Like Drops of Milk. Seasoned diplomatic hands give top honors to upper-crust Frenchmen and Italians. Manual training in both societies starts when a boy is four or so and emphasizes, as one social oracle puts it, that the kisser must be "natural and relaxed, never obsequious or stiff." Its sound, declared a Roman gallant, "should be like that of a drop of milk in milady's five o'clock tea."
Such a hand kiss requires split-second timing as well as aplomb, since the overeager busser may find that the hand he is aiming for has humiliatingly withdrawn in midswoop or, worse, insists too late that it is to be shaken rather than kissed.
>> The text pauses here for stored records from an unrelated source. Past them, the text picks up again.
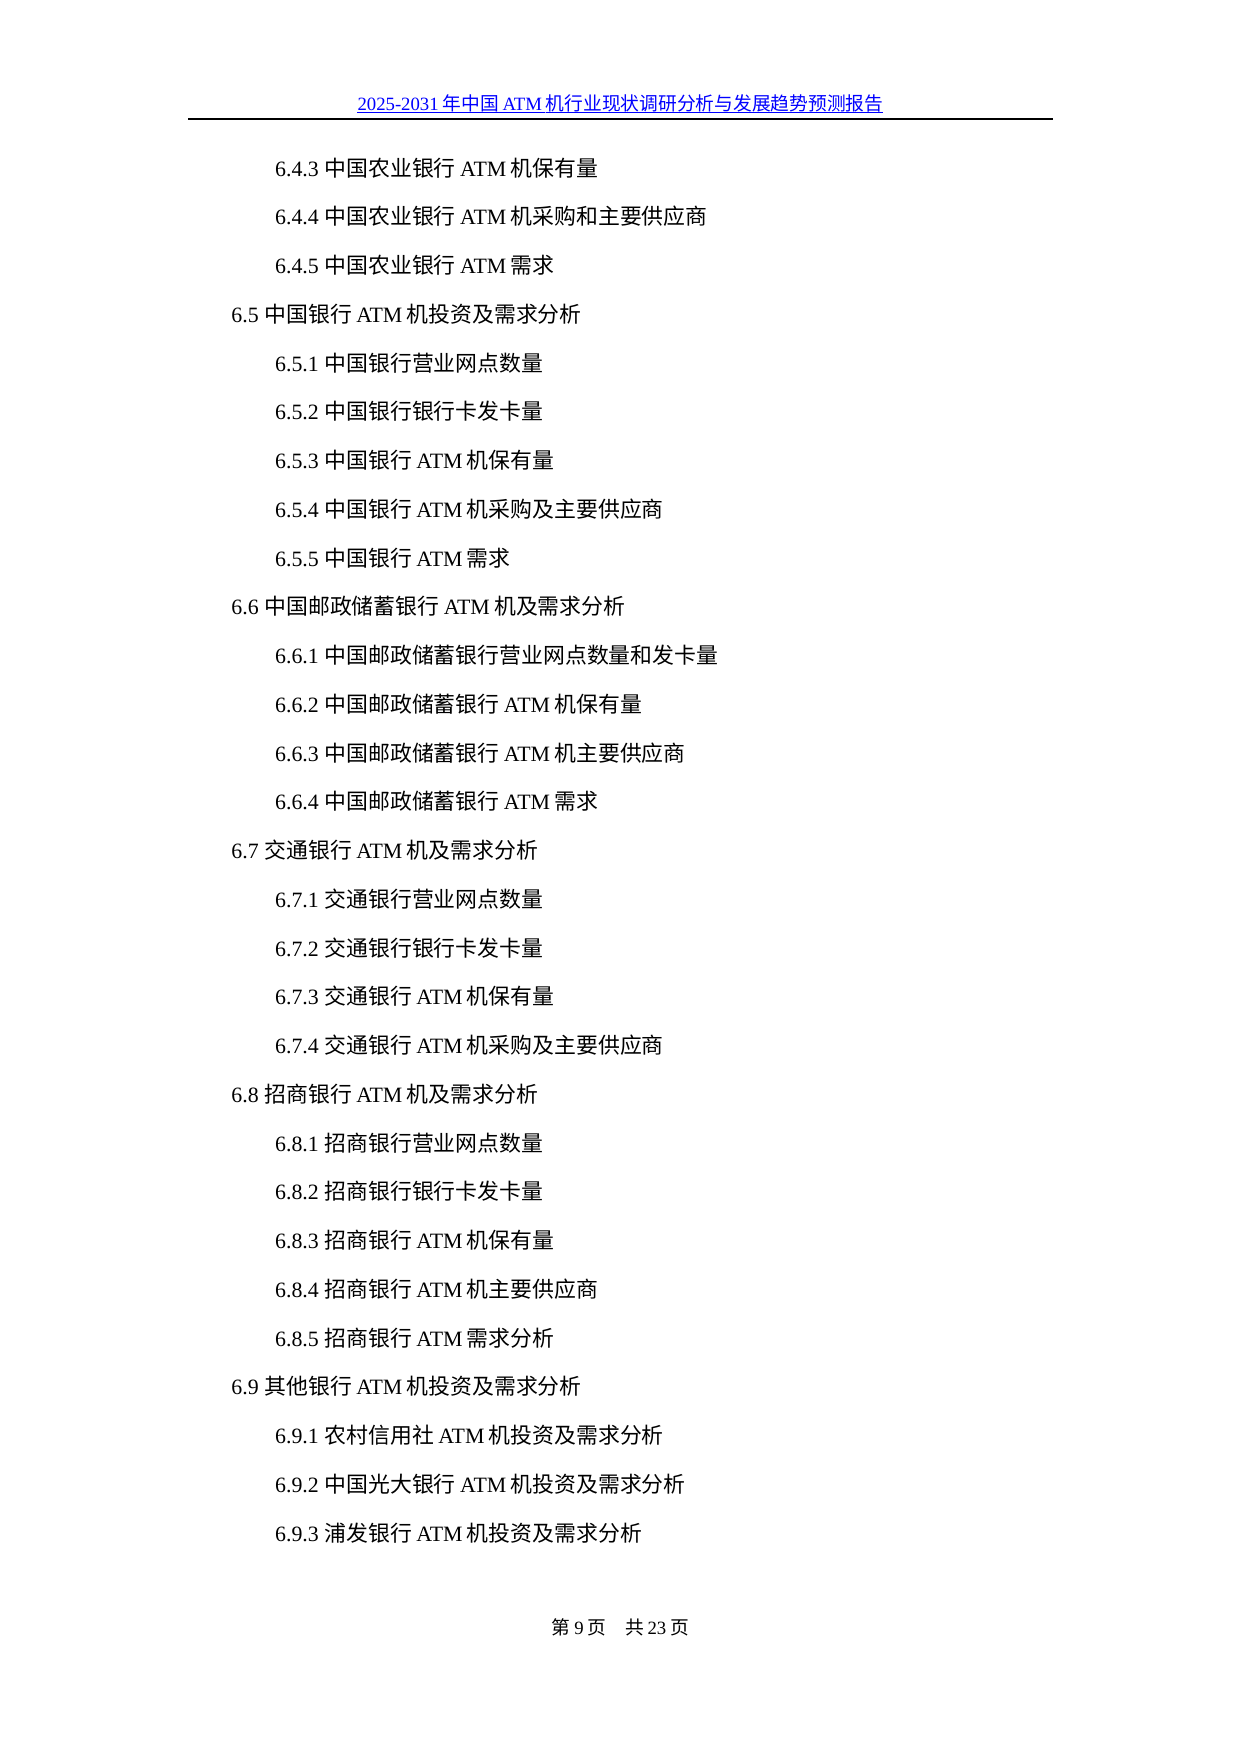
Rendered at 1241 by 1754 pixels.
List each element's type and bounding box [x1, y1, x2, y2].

text [187, 150, 1053, 1548]
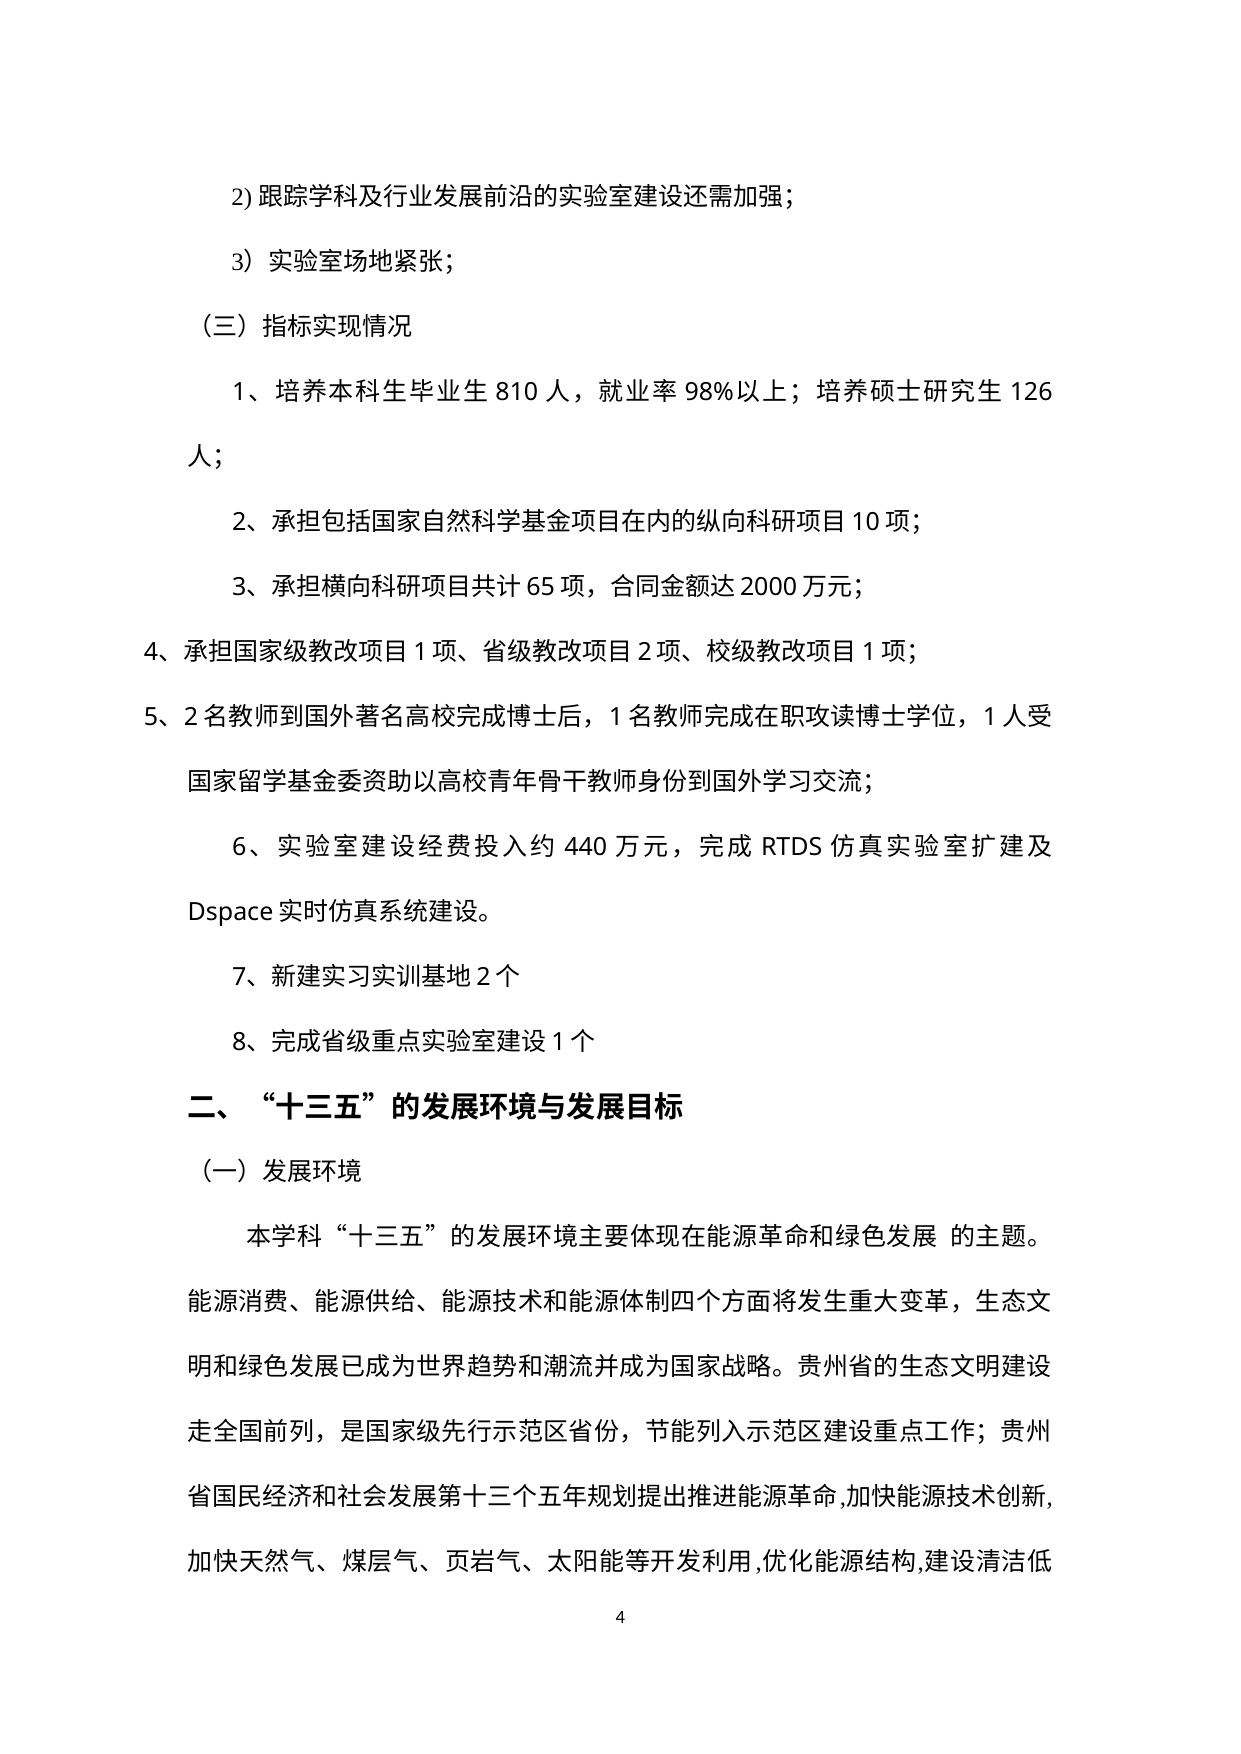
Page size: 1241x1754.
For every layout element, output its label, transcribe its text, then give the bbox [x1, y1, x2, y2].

text （三）指标实现情况 [187, 292, 1053, 357]
text 3、承担横向科研项目共计65项，合同金额达2000万元； [187, 552, 1053, 617]
text 5、2名教师到国外著名高校完成博士后，1名教师完成在职攻读博士学位，1人受国家留学基金委资助以高校青年骨干教师身份到国外学习交流； [144, 682, 1053, 812]
text 4、承担国家级教改项目1项、省级教改项目2项、校级教改项目1项； [144, 617, 1053, 682]
text 2) 跟踪学科及行业发展前沿的实验室建设还需加强； [187, 162, 1053, 227]
text 1、培养本科生毕业生810人，就业率98%以上；培养硕士研究生126人； [187, 357, 1053, 487]
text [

This is a nervous failing particularly common among American girls. If the lady is willing, the man correctly raises her hand halfway to his lips, though when greeting an older or distinguished woman he is expected to bow down to hand level, if he can make it. Charles de Gaulle, who stands 6 ft. 4 in. and would have to bend almost double to make contact correctly, understandably does not indulge. Konrad Adenauer, on the other hand, unbends so readily that he has committed the diplomatic faux baiser of hand kissing Mme. de Gaulle, whose fingers, according to French bussing protocol, should be kissproof. If the De Gaulles are France's most conspicuous abstainers, Premier Georges Pompidou on a receiving line resembles a one-man force de frappe.
In West Germany nowadays the practice is pursued so indefatigably that to Erica Pappritz, the Teutons' Emily Post, it looks as though "everyone is trying to catch up with all the hand kissing they missed for the past 20 years." West Germany's new industrialists and a newly prosperous, socially ambitious middle class are trying to raise their own status by emulating the Kultur of princely, pre-Hitler society.
Wet v. Dry. Most German hand kissers either belong to the "dry" Berlin school or else practice the "wet" Viennese method. In the Berlin Handkuss, which was perfected at the Hohenzollern court, the man bows briskly from the waist, clicks his heels and, pursing his lips fleetingly, brushes the air a millimeter over the woman's hand. By contrast, Vienna's wayward buss, usually delivered with closed eyes, is a wet smack that starts voraciously at the knuckles, may work its way up the wrist, and sometimes lasts up to four seconds.